#### Kutipan Dokumen

Menuju konten utama

Memaknai Ulang Relasi Manusia & Alam di Pesantren Ath Thaariq

Pada momentum Hari Santri Nasional 2022, Pesantren Ath Thaariq menjadi daya tarik tersendiri dengan penerapan konsep agroekologi.

Abi Ibang menunjukan bakal bangunan baru pesantren Ath Thaariq. FOTO/Alfian Putra Abdi

tirto.id - Isu lingkungan belakangan menjadi perhatian semua elemen, tak terkecuali tokoh agama dan pondok pesantren. Saat ini banyak pimpinan pesantren atau yang dikenal sebagai pengasuh memberikan perhatian serius terhadap isu ekologi ini.

Pondok pesantren sebagai lembaga pendidikan tertua di Indonesia, tentu memiliki peran strategis dalam mengawal isu lingkungan ini. Terlebih mereka memiliki alumni yang tersebar di sejumlah wilayah. Salah satu ponpes yang memiliki kepedulian terhadap persoalan lingkungan ini adalah Pesantren Ath Thaariq.

Pesantren yang terletak di Kelurahan Sukagalih, Kecamatan Tarogong Kidul, Garut, Jawa Barat ini diasuh oleh pasangan suami istri Abah Ibang dan Umi Nissa. Pesantren ini menerapkan sistem non-profit, sehingga para santri di sana bebas biaya.

Pada momentum Hari Santri Nasional 2022, Tirto merilis kembali naskah yang mengulas soal pesantren yang inspiratif ini. Berikut liputannya:

Umi Nissa mempersilakan saya menyesap teh jahe herbal yang tersaji dalam cerek. Saya menambahkan serbuk gula aren satu sendok ke dalam gelas kaca. Klop sudah. Dan kehangatan mengalir dalam tubuh saya yang mendingin. Sungguh pagi yang paripurna dengan tembakan sinar matahari, saya membatin.

Umi merupakan salah dua pendiri pesantren berbasis ekologi Ath Thaariq. Mereka terletak di Garut Kota, tepatnya di Kelurahan Sukagalih, Kecamatan Tarogong Kidul. Sebuah pesantren yang menerapkan sistem non-profit, sehingga para santri di sana bebas biaya.

Kami berbincang di salah satu area terbuka pesantren, berukuran setengah lapangan bulu tangkis dengan kursi dan meja kayu di pinggir, pepohonan sebagai atapnya, dan tungku batu bata di tengah-tengah kami. Tipis saja aroma kayu bakar sisa memasak air berseliweran.

Teh jahe herbal yang saya minum barusan, berasal dari tetumbuhan yang ditanam sengaja di pesantren. Sementara gula arennya, berasal dari santri alumni yang pulang ke desa dan bertani di sana.

“Pendidikan formal kita, baik di desa atau di kota, merabut anak didiknya untuk pergi, bukan menetap. Makanya desa selalu dibilang tertinggal. Orang-orang pintarnya pergi ke kota-kota besar,” ujar pemilik nama lengkap Nissa Wargadipura tersebut, Kamis, 24 November 2021.

########
#### Cuplikan Dataset

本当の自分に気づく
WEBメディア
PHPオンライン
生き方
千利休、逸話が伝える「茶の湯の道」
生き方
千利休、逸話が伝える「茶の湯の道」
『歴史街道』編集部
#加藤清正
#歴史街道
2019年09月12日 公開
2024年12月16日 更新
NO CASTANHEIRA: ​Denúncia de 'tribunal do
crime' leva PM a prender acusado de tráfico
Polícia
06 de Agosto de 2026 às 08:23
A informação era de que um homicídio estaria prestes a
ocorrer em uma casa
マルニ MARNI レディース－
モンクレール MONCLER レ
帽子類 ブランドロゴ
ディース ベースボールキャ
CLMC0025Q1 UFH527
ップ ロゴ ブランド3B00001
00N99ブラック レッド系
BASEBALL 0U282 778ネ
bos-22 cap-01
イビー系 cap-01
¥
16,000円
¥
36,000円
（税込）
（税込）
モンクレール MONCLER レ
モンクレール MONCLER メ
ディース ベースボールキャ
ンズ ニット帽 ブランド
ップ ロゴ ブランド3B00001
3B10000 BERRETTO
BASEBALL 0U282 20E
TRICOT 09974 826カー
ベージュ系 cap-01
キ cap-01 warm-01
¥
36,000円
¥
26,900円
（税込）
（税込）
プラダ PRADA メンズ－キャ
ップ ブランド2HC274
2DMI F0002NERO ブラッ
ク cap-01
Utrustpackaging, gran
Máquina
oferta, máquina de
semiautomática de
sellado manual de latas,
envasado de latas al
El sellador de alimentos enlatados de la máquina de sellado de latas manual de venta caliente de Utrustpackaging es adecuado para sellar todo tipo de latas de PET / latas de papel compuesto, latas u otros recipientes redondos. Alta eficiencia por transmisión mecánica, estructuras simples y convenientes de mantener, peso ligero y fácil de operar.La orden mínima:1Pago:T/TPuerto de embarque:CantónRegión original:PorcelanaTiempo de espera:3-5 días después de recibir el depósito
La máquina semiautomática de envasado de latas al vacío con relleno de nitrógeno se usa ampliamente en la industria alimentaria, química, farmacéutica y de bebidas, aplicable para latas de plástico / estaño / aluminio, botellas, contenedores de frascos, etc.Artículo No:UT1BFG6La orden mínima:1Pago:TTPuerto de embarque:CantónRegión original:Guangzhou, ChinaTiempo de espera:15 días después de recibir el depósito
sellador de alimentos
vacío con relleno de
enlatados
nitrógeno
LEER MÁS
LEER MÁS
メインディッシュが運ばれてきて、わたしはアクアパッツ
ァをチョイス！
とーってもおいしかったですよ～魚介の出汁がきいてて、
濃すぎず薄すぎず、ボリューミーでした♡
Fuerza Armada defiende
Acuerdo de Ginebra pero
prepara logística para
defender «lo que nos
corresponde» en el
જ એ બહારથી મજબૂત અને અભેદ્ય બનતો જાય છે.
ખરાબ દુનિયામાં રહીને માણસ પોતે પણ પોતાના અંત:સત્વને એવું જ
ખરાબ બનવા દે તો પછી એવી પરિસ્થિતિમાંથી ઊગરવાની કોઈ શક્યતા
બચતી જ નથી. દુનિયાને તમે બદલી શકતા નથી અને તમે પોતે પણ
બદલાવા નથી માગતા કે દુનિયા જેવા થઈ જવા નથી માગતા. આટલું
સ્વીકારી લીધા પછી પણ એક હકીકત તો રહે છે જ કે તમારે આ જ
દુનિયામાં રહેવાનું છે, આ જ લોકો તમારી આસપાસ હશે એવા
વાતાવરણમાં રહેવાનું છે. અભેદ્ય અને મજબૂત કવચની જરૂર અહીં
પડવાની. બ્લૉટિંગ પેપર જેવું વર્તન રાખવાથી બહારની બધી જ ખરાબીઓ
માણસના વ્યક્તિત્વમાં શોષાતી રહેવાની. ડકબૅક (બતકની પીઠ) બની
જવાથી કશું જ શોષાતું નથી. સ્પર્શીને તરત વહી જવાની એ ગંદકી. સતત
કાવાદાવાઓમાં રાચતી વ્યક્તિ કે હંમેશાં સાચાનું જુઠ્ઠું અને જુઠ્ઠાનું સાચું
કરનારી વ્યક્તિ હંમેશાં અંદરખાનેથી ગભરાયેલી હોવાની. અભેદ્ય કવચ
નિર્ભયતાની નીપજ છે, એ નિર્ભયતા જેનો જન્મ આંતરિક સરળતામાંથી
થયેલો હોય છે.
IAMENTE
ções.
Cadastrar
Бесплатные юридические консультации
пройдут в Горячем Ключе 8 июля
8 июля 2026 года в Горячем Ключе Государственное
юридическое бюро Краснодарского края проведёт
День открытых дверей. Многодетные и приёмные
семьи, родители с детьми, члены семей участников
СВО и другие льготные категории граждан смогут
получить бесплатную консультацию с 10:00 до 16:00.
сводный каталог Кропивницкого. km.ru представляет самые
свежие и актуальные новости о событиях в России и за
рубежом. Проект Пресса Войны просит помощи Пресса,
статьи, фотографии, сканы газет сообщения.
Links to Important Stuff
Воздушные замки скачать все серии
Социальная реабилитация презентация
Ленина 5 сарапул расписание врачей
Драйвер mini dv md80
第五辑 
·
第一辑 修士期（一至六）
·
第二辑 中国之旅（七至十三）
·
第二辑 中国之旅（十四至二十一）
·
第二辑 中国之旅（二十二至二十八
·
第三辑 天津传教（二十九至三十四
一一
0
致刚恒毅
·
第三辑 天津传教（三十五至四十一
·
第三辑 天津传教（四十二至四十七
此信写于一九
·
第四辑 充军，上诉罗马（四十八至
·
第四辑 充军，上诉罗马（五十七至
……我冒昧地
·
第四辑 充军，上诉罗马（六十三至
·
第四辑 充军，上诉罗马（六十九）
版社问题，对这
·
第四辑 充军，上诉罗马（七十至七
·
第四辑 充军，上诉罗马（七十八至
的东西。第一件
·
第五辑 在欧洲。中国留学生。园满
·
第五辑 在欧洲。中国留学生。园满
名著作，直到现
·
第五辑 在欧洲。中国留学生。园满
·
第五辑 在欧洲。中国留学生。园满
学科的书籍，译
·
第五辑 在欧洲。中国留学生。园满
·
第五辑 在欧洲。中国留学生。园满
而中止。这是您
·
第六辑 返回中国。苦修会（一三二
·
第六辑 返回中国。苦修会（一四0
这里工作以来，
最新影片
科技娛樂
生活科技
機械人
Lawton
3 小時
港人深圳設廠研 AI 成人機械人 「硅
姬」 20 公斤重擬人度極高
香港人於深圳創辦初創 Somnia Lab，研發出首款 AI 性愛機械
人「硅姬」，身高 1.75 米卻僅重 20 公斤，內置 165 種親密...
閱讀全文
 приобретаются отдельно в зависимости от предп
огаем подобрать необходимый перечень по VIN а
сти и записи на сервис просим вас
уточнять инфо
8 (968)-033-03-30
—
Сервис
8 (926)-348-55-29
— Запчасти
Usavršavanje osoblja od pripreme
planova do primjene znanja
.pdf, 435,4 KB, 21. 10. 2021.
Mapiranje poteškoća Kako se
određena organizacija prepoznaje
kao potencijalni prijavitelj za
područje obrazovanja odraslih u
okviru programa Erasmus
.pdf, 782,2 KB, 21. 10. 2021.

########

Permintaan Tugas A
Jawab pertanyaan berikut berdasarkan kutipan dokumen tentang Pesantren Ath Thaariq:
(i) Di kelurahan mana pesantren itu terletak?
(ii) Apa nama lengkap Umi Nissa?
(iii) Dari mana asal gula aren yang disajikan bersama teh jahe herbal?
Permintaan Tugas B
Tampilkan baris dataset sebagai tabel Markdown, mulai dari baris pertama hingga baris yang memuat "プラダ PRADA メンズ－キャ", keduanya termasuk, dan lewati baris kosong. Gunakan kolom "Nomor" untuk nomor urut dan kolom "Isi Baris" untuk teks barisnya.
Kutipan dokumen dan baris dataset di atas diambil dari sumber yang berlainan.

Penyelesaian Masalah A
(i) Kelurahan Sukagalih.
(ii) Nissa Wargadipura.
(iii) Dari santri alumni yang pulang ke desa dan bertani di sana.

Penyelesaian Masalah B
| Nomor | Isi Baris |
|---|---|
| 1 | 本当の自分に気づく |
| 2 | WEBメディア |
| 3 | PHPオンライン |
| 4 | 生き方 |
| 5 | 千利休、逸話が伝える「茶の湯の道」 |
| 6 | 生き方 |
| 7 | 千利休、逸話が伝える「茶の湯の道」 |
| 8 | 『歴史街道』編集部 |
| 9 | #加藤清正 |
| 10 | #歴史街道 |
| 11 | 2019年09月12日 公開 |
| 12 | 2024年12月16日 更新 |
| 13 | NO CASTANHEIRA: ​Denúncia de 'tribunal do |
| 14 | crime' leva PM a prender acusado de tráfico |
| 15 | Polícia |
| 16 | 06 de Agosto de 2026 às 08:23 |
| 17 | A informação era de que um homicídio estaria prestes a |
| 18 | ocorrer em uma casa |
| 19 | マルニ MARNI レディース－ |
| 20 | モンクレール MONCLER レ |
| 21 | 帽子類 ブランドロゴ |
| 22 | ディース ベースボールキャ |
| 23 | CLMC0025Q1 UFH527 |
| 24 | ップ ロゴ ブランド3B00001 |
| 25 | 00N99ブラック レッド系 |
| 26 | BASEBALL 0U282 778ネ |
| 27 | bos-22 cap-01 |
| 28 | イビー系 cap-01 |
| 29 | ¥ |
| 30 | 16,000円 |
| 31 | ¥ |
| 32 | 36,000円 |
| 33 | （税込） |
| 34 | （税込） |
| 35 | モンクレール MONCLER レ |
| 36 | モンクレール MONCLER メ |
| 37 | ディース ベースボールキャ |
| 38 | ンズ ニット帽 ブランド |
| 39 | ップ ロゴ ブランド3B00001 |
| 40 | 3B10000 BERRETTO |
| 41 | BASEBALL 0U282 20E |
| 42 | TRICOT 09974 826カー |
| 43 | ベージュ系 cap-01 |
| 44 | キ cap-01 warm-01 |
| 45 | ¥ |
| 46 | 36,000円 |
| 47 | ¥ |
| 48 | 26,900円 |
| 49 | （税込） |
| 50 | （税込） |
| 51 | プラダ PRADA メンズ－キャ |